EXCERPT below:
This is one verse that tells us how to recieve love/mercy/grace.
So yes the scriptures do tell us they had to obey the commands, decrees and instructions/Torah.
bkmitchell — 2016-04-28T10:04:52-04:00 — #17
Torah does not mean instructions, as the word Torah is singular. The plural form Torot/תּוֹרוֹת, does, however, mean instructions.
The scriptures/Tanakh do tell as that the Children of Israel had to obey the book of Instruction or the Torah of Moses. The Tanakh, however, nowhere says that all mankind had to follow the Torah of Moses. The rest of mankind, however, may have or have had instructions from Heaven, but that does not mean that they were identical with the 613 instructions give only to the children of Israel and those who join the children of Israel.
will_scholten — 2016-04-28T20:51:52-04:00 — #18
This verse does a pretty good job of saying it.
13 Now all has been heard;
here is the conclusion of the matter:
Fear God and keep his commandments,
for this is the duty of all mankind.
14 For God will bring every deed into judgment,
including every hidden thing,
whether it is good or evil.
The New International Version. (2011). (Ec 12:13–14). Grand Rapids, MI: Zondervan.
I do think this is correct, we have to become Israel
will_scholten — 2016-04-29T21:41:32-04:00 — #19
Did Noah teach Abram YHWH'S instructions/Torah?
The Book of Jasher, says yes;
Book of Jasher, Chapter 9
1 And Haran, the son of Terah, Abram's oldest brother, took a wife in those days.
2 Haran was thirty-nine years old when he took her; and the wife of Haran conceived and bare a son, and he called his name Lot.
3 And she conceived again and bare a daughter, and she called her name Milca; and she again conceived and bare a daughter, and she called her name Sarai.
4 Haran was forty-two years old when he begat Sarai, which was in the tenth year of the life of Abram; and in those days Abram and his mother and nurse went out from the cave, as the king and his subjects had forgotten the affair of Abram.
5 And when Abram came out from the cave, he went to Noah and his son Shem, and he remained with them to learn the instruction of the Lord and his ways, and no man knew where Abram was, and Abram served Noah and Shem his son for a long time.
6 And Abram was in Noah's house thirty-nine years, and Abram knew the Lord from three years old, and he went in the ways of the Lord until the day of his death, as Noah and his son Shem had taught him; and all the sons of the earth in those days greatly transgressed against the Lord, and they rebelled against him and they served other gods, and they forgot the Lord who had created them in the earth; and the inhabitants of the earth made unto themselves, at that time, every man his god; gods of wood and stone which could neither speak, hear, nor deliver, and the sons of men served them and they became their gods.
Seems like a lot of references say Noah died before Abram was born, is that correct? below are references that say Noah was alive.
End of EXCERPT.
DATASET RECORDS below:
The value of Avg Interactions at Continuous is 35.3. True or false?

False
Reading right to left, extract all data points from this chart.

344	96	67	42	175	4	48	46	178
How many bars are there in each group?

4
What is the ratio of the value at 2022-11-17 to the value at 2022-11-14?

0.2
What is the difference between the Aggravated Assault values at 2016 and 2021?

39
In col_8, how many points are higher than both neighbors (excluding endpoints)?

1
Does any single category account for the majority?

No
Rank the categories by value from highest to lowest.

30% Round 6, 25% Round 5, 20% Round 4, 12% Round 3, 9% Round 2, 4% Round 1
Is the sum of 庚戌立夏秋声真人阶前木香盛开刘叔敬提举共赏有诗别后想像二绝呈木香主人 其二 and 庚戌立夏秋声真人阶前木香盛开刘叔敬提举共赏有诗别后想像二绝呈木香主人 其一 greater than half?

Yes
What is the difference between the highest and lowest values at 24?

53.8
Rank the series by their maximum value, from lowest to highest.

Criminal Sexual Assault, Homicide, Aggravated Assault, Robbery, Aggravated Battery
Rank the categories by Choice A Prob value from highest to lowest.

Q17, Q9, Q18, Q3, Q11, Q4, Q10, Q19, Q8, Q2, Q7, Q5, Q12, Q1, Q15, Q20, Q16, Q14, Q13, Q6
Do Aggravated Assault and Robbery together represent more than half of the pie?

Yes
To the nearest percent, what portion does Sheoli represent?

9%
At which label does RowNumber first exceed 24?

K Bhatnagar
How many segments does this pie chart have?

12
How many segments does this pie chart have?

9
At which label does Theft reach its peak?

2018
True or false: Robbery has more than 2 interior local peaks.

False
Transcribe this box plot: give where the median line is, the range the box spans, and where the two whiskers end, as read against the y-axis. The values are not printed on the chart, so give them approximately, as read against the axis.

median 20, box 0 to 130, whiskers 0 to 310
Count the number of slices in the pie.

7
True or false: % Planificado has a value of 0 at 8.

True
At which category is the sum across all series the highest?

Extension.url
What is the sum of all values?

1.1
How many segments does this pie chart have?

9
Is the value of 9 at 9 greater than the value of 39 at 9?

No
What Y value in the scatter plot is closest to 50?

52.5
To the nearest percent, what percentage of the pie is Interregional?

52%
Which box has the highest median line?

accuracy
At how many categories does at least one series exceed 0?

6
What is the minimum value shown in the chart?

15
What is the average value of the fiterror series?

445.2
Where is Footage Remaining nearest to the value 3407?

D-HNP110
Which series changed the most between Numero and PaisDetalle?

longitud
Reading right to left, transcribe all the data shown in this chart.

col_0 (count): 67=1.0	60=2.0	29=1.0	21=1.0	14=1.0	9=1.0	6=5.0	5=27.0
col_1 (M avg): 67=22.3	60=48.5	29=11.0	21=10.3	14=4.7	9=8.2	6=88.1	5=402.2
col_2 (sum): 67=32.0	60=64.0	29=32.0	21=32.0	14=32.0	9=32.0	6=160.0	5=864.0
End of DATASET RECORDS.
BRIEF ▸ In the forum thread, how many years does the quoted Book of Jasher passage say Abram spent in Noah's house?

SOLUTION FOR THIS PROBLEM ▸ Thirty-nine years.